- [DATA IN THIS EXERCISE]:

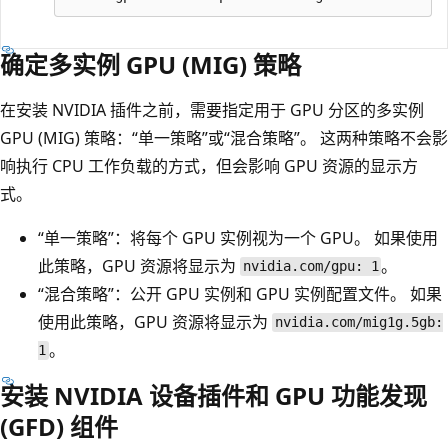
确定多实例 GPU (MIG) 策略
在安装 NVIDIA 插件之前，需要指定用于 GPU 分区的多实例
GPU (MIG) 策略：“单一策略”或“混合策略”。
这两种策略不会影
响执行 CPU 工作负载的方式，但会影响 GPU 资源的显示方
式。
“单一策略”：将每个 GPU 实例视为一个 GPU。
如果使用
此策略，GPU 资源将显示为
。
nvidia.com/gpu: 1
“混合策略”：公开 GPU 实例和 GPU 实例配置文件。
如果
使用此策略，GPU 资源将显示为
nvidia.com/mig1g.5gb:
。
1
安装 NVIDIA 设备插件和 GPU 功能发现
(GFD) 组件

- [EXERCISE PROMPT]: Copy out the text lines from the records, switching every "混合策略" to "混合模式" and leaving all else unchanged. Leave the pictures out.

- [RESPONSE AREA]:
确定多实例 GPU (MIG) 策略
在安装 NVIDIA 插件之前，需要指定用于 GPU 分区的多实例
GPU (MIG) 策略：“单一策略”或“混合模式”。
这两种策略不会影
响执行 CPU 工作负载的方式，但会影响 GPU 资源的显示方
式。
“单一策略”：将每个 GPU 实例视为一个 GPU。
如果使用
此策略，GPU 资源将显示为
。
nvidia.com/gpu: 1
“混合模式”：公开 GPU 实例和 GPU 实例配置文件。
如果
使用此策略，GPU 资源将显示为
nvidia.com/mig1g.5gb:
。
1
安装 NVIDIA 设备插件和 GPU 功能发现
(GFD) 组件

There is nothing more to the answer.